DATA RECORDS:
┄┄┄┄┄┄┄┄┄┄┄┄┄┄┄┄┄┄┄┄
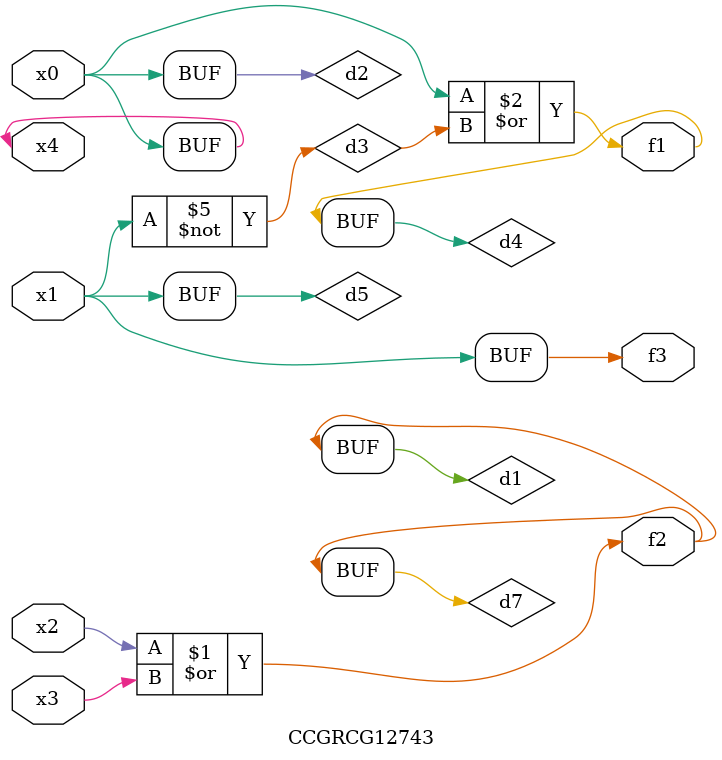
<source format=v>
module CCGRCG12743(
	input x0, x1, x2, x3, x4,
	output f1, f2, f3
);

	wire d1, d2, d3, d4, d5, d6, d7;

	or (d1, x2, x3);
	buf (d2, x0, x4);
	not (d3, x1);
	or (d4, d2, d3);
	not (d5, d3);
	nand (d6, d1, d3);
	or (d7, d1);
	assign f1 = d4;
	assign f2 = d7;
	assign f3 = d5;
endmodule

</source>
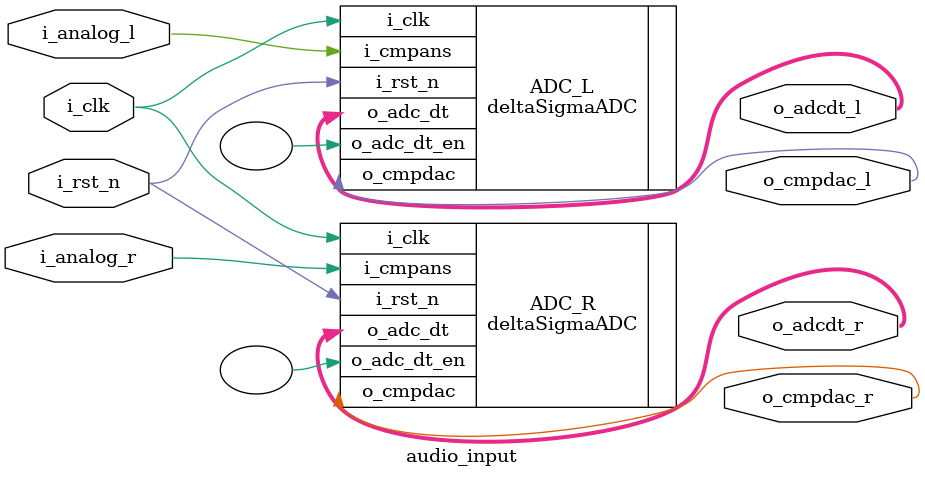
<source format=v>
/*============================================================================*/
/*
 * @file    audio_input.v
 * @brief   ADC Wrapper
 * @note    
 * @date    2018/06/06
 * @author  kingyo
 */
/*============================================================================*/
module audio_input (
    input           i_clk,
    input           i_rst_n,
    input           i_analog_l,
    input           i_analog_r,
    output          o_cmpdac_l,
    output          o_cmpdac_r,
    output  [9:0]   o_adcdt_l,
    output  [9:0]   o_adcdt_r
    );

    
    deltaSigmaADC ADC_L (
        .i_clk ( i_clk ),
        .i_rst_n ( i_rst_n ),
        .i_cmpans ( i_analog_l ),
        .o_cmpdac ( o_cmpdac_l ),
        .o_adc_dt ( o_adcdt_l[9:0] ),
        .o_adc_dt_en (  )
    );
    
    deltaSigmaADC ADC_R (
        .i_clk ( i_clk ),
        .i_rst_n ( i_rst_n ),
        .i_cmpans ( i_analog_r ),
        .o_cmpdac ( o_cmpdac_r ),
        .o_adc_dt ( o_adcdt_r[9:0] ),
        .o_adc_dt_en (  )
    );
    
endmodule
</source>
┄┄┄┄┄┄┄┄┄┄┄┄┄┄┄┄┄┄┄┄
Every entry should be returned exactly as written, minus the pictures.

<source format=v>
module CCGRCG12743(
	input x0, x1, x2, x3, x4,
	output f1, f2, f3
);

	wire d1, d2, d3, d4, d5, d6, d7;

	or (d1, x2, x3);
	buf (d2, x0, x4);
	not (d3, x1);
	or (d4, d2, d3);
	not (d5, d3);
	nand (d6, d1, d3);
	or (d7, d1);
	assign f1 = d4;
	assign f2 = d7;
	assign f3 = d5;
endmodule

</source>
<source format=v>
/*============================================================================*/
/*
 * @file    audio_input.v
 * @brief   ADC Wrapper
 * @note    
 * @date    2018/06/06
 * @author  kingyo
 */
/*============================================================================*/
module audio_input (
    input           i_clk,
    input           i_rst_n,
    input           i_analog_l,
    input           i_analog_r,
    output          o_cmpdac_l,
    output          o_cmpdac_r,
    output  [9:0]   o_adcdt_l,
    output  [9:0]   o_adcdt_r
    );

    
    deltaSigmaADC ADC_L (
        .i_clk ( i_clk ),
        .i_rst_n ( i_rst_n ),
        .i_cmpans ( i_analog_l ),
        .o_cmpdac ( o_cmpdac_l ),
        .o_adc_dt ( o_adcdt_l[9:0] ),
        .o_adc_dt_en (  )
    );
    
    deltaSigmaADC ADC_R (
        .i_clk ( i_clk ),
        .i_rst_n ( i_rst_n ),
        .i_cmpans ( i_analog_r ),
        .o_cmpdac ( o_cmpdac_r ),
        .o_adc_dt ( o_adcdt_r[9:0] ),
        .o_adc_dt_en (  )
    );
    
endmodule
</source>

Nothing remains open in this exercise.